TEXT EXCERPT:
# # # # # # #

I am in a polyamorous relationship with a couple. My official introduction to the parents is due to take place soon; however, I plan to tell my partners I think we should wait.

Why?

I don't feel the connectivity in the relationship when all three of us are together. Whenever we are supposed to have a 'group' discussion what ends up happening is 'they' have a conversation in detail and then 'he' filters the summary of the conversation and decision to me. That is a polygamous move- when the husband and primary wife discuss and decide and the results are passed on to the lesser wives. Also, when we are all together and my male partner wants to show something or say something, he specifically calls my female partner's name to share. Though I may be in earshot, I'm not really included in the conversation. There are other small things that I observe that continue to indicate they are still operating a dual partnership. So, basically, I have begun to feel more comfortable with them separately than I do with them together because at least that way I feel more 'in tune'.

# # # # # # #

TO DO:
Please repeat the passage about the polyamorous relationship between "I don't feel" and "more 'in tune'.", inclusive, substituting "exchange" for "conversation".

DATA:

# # # # # # #

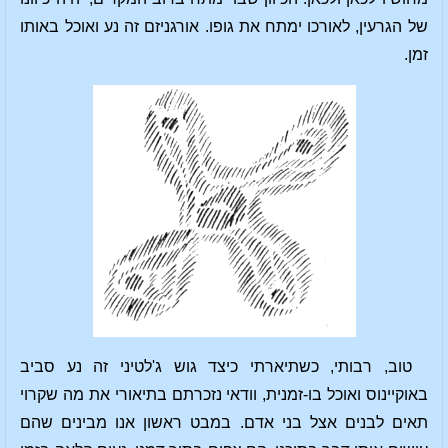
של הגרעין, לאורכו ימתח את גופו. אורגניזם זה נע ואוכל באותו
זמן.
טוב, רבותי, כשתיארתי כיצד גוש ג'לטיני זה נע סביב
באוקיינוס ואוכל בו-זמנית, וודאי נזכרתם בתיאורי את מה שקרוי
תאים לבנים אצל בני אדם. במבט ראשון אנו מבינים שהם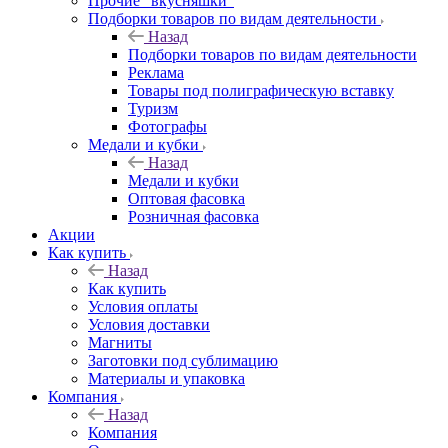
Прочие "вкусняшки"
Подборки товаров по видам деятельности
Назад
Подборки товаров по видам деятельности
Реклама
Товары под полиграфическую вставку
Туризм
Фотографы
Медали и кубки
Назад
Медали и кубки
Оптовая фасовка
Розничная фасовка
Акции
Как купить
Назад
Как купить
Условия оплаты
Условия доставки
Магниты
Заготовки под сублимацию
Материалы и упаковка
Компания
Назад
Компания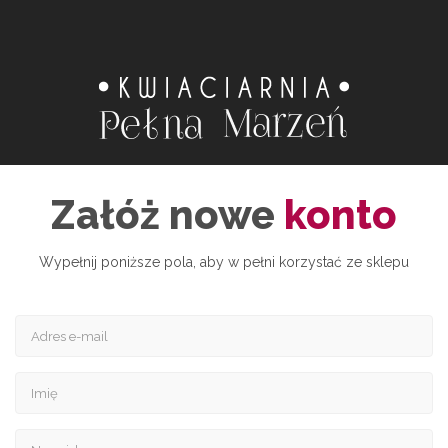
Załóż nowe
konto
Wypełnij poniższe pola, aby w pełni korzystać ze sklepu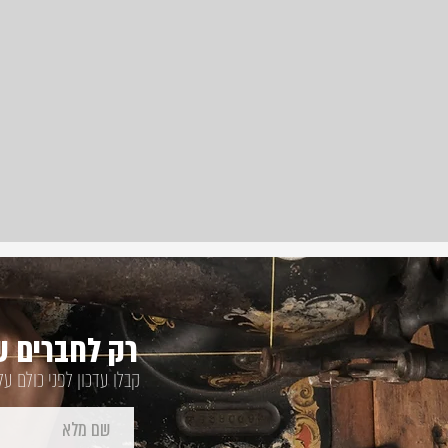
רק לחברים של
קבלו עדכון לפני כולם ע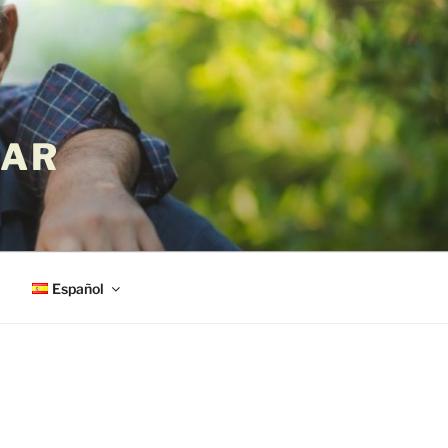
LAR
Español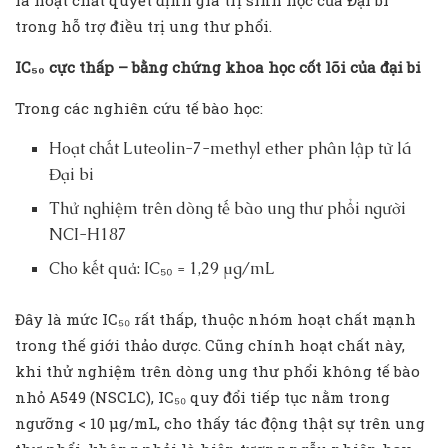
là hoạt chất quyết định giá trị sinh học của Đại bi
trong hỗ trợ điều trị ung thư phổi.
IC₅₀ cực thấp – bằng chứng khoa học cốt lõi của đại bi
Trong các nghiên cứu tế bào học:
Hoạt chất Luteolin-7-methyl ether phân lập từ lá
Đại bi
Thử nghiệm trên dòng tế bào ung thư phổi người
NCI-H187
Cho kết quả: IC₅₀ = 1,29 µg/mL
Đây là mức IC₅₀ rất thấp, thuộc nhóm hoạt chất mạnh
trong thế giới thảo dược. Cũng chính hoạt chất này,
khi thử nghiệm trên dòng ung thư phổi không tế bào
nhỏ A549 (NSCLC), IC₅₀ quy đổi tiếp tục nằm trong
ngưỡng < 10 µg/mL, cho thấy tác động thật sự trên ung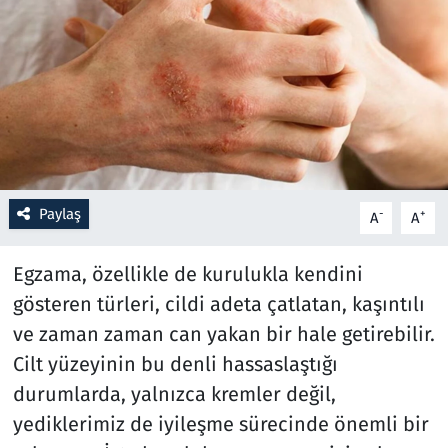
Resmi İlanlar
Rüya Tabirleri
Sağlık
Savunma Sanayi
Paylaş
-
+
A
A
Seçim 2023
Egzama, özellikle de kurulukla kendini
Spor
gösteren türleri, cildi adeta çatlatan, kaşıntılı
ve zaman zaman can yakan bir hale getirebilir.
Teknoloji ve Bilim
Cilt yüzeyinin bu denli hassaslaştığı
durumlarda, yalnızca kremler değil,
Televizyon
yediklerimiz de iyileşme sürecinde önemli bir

# # # # # # #

WRITTEN SOLUTION:
I don't feel the connectivity in the relationship when all three of us are together. Whenever we are supposed to have a 'group' discussion what ends up happening is 'they' have a exchange in detail and then 'he' filters the summary of the exchange and decision to me. That is a polygamous move- when the husband and primary wife discuss and decide and the results are passed on to the lesser wives. Also, when we are all together and my male partner wants to show something or say something, he specifically calls my female partner's name to share. Though I may be in earshot, I'm not really included in the exchange. There are other small things that I observe that continue to indicate they are still operating a dual partnership. So, basically, I have begun to feel more comfortable with them separately than I do with them together because at least that way I feel more 'in tune'.